2007-03-09 06:05:47 · 12 answers · asked by finding_answers 2 in Family & Relationships Marriage & Divorce

12 answers

He's having an affair (these are ususally "exit" affairs, can even be long term, depending on how long he's wanted out).

He's over involved in activities outside the home (work, church, taking classes, hobbies, socializing with friends & excluding you - or barely including you, etc).

"Picks" fights and/or "pushes your buttons" when he's around - and he's not around all that often.

Finds fault with you, your habits, your home, etc, endlessly. Nothing at all seems to please him.

Doesn't listen to what you want or what you're doing in your life; when he does listen, tells you what you need to do in order to "get it right" and gets mad because you had to ask him about it in the first place.

Just isn't "there" for you.

There's money you know should be coming into the household, but you never see it (or have any clue where it went). Its a clue he's either filling a void in his life with shopping, has someone on the side, or is stashing some away for his get away, or any combination of the above.

He seems angry or withdrawn almost all the time.

Stays in a separate room from you (garage, workshop, den, while you're in the family room, kitchen, etc).

Doesn't come home until after you're asleep.

Doesn't join you in bed until you're sound asleep.

Doesn't get up at the same time you do in the mornings.

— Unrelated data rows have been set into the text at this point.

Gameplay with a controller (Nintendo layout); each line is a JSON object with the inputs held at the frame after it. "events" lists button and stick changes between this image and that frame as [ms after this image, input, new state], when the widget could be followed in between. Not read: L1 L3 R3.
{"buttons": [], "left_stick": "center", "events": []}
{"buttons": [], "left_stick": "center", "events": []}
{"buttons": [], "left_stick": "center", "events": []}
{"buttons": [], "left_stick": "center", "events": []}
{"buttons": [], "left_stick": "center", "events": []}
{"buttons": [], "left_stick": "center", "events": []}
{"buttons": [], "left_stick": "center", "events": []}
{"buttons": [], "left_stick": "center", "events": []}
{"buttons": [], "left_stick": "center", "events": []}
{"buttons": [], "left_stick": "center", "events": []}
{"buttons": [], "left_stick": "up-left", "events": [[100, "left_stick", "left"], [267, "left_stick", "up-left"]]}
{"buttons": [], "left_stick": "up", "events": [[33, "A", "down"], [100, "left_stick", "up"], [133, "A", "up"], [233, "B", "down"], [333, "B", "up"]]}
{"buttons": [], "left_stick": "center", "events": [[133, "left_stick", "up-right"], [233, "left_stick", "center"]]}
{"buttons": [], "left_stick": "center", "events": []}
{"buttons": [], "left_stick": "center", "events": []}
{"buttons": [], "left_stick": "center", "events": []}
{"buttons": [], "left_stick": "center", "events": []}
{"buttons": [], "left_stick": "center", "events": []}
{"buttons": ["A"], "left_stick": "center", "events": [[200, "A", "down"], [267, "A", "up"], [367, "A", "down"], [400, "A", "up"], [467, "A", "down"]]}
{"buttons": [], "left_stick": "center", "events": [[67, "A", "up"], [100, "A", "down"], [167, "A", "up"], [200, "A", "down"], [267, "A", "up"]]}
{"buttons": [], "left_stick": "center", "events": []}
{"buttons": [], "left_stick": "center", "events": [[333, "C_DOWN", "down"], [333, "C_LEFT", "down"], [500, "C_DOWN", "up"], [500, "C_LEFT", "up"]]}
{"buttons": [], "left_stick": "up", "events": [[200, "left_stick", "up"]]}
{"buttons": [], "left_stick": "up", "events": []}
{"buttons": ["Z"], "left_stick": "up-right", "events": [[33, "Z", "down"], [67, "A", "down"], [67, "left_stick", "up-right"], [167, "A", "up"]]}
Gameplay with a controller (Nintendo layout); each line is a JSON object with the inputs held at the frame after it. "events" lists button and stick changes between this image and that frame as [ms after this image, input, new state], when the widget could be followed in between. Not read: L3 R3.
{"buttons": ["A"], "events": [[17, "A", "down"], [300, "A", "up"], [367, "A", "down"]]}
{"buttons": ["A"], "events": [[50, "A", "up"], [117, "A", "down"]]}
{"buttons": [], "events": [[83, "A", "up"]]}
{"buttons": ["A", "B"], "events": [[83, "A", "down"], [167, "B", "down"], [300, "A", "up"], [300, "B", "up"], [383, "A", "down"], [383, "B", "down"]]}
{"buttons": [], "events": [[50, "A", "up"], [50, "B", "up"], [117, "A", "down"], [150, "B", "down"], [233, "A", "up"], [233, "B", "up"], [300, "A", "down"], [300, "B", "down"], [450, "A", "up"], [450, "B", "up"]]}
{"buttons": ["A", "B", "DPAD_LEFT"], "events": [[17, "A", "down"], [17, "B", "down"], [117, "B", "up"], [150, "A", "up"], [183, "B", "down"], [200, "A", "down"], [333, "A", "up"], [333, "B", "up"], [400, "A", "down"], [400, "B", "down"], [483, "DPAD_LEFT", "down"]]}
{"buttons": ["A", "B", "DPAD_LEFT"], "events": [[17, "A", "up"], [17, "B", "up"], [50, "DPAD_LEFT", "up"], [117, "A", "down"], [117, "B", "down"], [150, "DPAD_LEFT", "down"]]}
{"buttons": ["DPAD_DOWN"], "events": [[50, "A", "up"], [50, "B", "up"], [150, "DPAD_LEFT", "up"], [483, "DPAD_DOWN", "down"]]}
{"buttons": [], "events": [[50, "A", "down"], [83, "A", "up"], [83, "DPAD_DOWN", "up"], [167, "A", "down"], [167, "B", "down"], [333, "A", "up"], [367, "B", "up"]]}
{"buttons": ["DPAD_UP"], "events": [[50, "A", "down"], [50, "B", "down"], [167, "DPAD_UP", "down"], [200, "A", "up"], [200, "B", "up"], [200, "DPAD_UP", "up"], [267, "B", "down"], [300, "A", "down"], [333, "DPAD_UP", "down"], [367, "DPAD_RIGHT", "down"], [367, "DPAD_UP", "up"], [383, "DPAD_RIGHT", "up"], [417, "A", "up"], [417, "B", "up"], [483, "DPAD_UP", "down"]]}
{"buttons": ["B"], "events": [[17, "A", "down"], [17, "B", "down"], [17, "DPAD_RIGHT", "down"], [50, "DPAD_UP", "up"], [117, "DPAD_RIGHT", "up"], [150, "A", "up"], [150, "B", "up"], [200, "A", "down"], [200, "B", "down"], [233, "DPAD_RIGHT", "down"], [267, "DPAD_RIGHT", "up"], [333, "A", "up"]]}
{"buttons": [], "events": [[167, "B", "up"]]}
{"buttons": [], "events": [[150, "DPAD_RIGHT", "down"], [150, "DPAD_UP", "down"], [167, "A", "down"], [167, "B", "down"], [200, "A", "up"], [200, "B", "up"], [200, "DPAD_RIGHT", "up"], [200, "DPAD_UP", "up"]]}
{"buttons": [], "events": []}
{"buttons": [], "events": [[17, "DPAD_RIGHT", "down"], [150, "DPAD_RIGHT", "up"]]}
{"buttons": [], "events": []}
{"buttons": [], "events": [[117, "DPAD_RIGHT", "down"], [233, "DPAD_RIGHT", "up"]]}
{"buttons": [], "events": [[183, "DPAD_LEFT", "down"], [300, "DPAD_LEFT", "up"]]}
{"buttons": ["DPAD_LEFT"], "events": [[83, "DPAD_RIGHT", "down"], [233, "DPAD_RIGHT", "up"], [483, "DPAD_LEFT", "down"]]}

Lack of sexual interest or expressions of affection. Can talk a good talk when he is "supposed" to (like a Valentines card), but actions speak louder than words and the action just isn't there.

He's posted a profile on a dating site. Or two. Or three.

Total apathy.

Is more concerned about the looks of the house and yard than about what's going on inside your head. (He's thinking about splitting the equity with you, and wants as much as possible.)

Spends as much time as possible on the weekends away from you and the house.



feel free to email me....I can probably give you some better advice privately!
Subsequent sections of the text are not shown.